Maar de reden voor de Russische demonstratie was, zoals ze zeggen, letterlijk aan de oppervlakte. Immers, in verband met het herstel van de Tsjetsjeens-Ingoesjische Autonome Socialistische Sovjetrepubliek in 1957, begonnen Tsjetsjenen en Ingoesjen zich te registreren in stadsappartementen en landelijke huizen van Russen en Oekraïners in de regio, zonder andere reden dan het feit dat ze "opbrengst". Bovendien werden laatstgenoemden plotseling ontslagen uit hun baan en tewerkgesteld onder slechtere voorwaarden, ook in andere regio's van de USSR, en in ruil daarvoor kregen ze vrijgekomen banen aan Tsjetsjenen en Ingoesjen.

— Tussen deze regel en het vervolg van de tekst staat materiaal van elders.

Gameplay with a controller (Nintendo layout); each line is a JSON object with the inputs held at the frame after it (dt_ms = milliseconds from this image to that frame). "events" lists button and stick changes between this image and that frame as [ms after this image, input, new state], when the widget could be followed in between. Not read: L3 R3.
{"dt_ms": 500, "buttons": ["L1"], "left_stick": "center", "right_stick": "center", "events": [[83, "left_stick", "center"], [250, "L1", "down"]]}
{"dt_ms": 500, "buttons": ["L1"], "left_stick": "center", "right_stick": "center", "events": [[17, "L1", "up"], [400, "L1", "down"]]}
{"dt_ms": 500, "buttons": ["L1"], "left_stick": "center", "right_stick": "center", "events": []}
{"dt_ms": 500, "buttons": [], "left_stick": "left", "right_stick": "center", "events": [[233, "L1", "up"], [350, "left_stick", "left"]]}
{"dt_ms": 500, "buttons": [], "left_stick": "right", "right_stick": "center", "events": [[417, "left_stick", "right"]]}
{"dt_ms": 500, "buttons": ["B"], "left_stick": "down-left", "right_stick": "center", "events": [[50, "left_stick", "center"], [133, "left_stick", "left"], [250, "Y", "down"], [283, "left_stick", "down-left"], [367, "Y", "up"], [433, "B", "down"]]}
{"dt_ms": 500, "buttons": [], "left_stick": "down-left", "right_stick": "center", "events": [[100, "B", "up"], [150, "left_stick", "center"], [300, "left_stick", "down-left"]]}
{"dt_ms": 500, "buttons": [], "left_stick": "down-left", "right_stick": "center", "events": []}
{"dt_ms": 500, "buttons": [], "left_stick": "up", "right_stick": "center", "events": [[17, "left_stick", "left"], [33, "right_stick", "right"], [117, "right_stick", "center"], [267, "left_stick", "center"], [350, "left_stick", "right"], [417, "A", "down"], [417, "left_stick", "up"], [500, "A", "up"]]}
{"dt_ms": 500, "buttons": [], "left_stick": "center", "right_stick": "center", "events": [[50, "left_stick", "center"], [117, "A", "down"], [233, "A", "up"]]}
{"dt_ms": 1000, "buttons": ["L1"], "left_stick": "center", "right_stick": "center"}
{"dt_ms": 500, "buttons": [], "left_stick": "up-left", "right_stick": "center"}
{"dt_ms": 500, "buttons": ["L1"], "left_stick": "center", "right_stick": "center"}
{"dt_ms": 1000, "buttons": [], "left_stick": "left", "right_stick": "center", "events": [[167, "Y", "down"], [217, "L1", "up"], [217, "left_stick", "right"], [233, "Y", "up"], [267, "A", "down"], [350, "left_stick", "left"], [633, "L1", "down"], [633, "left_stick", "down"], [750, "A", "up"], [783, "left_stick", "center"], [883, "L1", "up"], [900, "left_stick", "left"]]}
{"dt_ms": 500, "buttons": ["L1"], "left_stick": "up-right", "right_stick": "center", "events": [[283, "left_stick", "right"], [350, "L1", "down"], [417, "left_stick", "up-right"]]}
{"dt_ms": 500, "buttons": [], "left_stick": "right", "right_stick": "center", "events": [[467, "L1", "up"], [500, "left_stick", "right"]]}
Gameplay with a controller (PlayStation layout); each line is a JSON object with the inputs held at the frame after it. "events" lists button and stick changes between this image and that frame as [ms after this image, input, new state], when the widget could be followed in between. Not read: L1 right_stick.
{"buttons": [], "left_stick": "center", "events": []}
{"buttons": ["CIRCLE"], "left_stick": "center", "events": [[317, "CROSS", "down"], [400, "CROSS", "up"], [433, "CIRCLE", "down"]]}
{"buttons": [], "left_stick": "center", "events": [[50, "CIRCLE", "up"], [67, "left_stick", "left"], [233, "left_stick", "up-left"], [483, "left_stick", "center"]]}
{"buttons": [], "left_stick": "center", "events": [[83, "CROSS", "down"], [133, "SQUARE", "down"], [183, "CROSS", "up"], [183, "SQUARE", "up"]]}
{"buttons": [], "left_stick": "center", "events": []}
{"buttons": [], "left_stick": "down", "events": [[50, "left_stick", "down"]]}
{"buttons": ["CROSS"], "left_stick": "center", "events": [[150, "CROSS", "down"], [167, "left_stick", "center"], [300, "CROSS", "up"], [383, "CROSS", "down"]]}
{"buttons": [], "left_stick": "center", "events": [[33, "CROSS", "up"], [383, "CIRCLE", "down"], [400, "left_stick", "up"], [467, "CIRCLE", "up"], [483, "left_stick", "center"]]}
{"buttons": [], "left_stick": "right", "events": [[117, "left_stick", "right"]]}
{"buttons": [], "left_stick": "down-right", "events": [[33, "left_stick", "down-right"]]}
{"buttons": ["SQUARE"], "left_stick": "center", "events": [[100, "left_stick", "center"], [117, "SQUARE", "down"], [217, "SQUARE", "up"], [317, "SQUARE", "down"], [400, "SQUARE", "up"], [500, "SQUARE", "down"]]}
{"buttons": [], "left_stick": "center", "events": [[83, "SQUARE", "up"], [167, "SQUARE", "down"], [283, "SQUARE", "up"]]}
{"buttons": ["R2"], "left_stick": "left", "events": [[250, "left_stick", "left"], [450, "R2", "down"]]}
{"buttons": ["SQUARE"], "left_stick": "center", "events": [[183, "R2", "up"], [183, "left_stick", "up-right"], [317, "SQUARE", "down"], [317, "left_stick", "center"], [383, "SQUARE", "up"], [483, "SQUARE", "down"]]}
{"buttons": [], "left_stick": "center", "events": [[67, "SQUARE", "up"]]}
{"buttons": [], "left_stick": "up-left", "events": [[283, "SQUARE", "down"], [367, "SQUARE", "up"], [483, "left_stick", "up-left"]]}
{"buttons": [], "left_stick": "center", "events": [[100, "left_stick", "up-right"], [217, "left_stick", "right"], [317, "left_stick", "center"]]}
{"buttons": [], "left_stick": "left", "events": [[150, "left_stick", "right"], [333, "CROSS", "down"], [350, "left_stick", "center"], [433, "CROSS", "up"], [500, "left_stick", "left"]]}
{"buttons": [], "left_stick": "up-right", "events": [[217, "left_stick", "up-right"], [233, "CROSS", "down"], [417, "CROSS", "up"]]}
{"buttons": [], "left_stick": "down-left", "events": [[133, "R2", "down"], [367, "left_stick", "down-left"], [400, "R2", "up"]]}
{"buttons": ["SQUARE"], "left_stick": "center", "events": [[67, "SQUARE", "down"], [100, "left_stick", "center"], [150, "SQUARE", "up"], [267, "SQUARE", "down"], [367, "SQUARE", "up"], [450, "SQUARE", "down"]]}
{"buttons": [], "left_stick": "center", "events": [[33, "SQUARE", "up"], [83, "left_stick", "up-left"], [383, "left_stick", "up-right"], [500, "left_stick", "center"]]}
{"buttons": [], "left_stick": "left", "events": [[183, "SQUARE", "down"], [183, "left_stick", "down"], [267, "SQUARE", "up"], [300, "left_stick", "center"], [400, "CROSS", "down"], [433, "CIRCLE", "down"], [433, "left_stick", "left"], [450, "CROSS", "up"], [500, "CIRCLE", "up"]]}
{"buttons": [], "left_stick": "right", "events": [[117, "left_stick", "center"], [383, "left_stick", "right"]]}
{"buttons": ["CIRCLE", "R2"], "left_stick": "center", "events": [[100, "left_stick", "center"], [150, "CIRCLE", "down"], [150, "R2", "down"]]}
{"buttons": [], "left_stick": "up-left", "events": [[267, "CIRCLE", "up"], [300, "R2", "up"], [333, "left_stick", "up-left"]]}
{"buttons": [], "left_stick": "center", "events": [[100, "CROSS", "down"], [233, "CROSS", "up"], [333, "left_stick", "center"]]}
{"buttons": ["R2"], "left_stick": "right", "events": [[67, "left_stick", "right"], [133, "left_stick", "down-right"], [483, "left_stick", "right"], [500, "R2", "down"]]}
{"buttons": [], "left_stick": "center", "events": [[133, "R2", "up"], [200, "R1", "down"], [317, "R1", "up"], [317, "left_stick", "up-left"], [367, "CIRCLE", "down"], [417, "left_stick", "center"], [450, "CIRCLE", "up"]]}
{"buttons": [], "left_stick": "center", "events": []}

Excessen van dezelfde richting in Tsjetsjeens-Ingoesjetië, zij het met een mindere mate van confrontatie, toen er geen troepen waren, deden zich ook voor in 1963, 1973 en 1983. De arbeiders en ingenieurs van Russische nationaliteit, van wie de meerderheid hier was, eisten gelijk loon voor hun arbeid met de Tsjetsjenen en Ingoesj en dezelfde levensomstandigheden met hen. Aan de eisen moest ten minste gedeeltelijk worden voldaan.
Opmerking:
1. "Vrije Kaukasus" // München-Londen. 1961. nr. 7.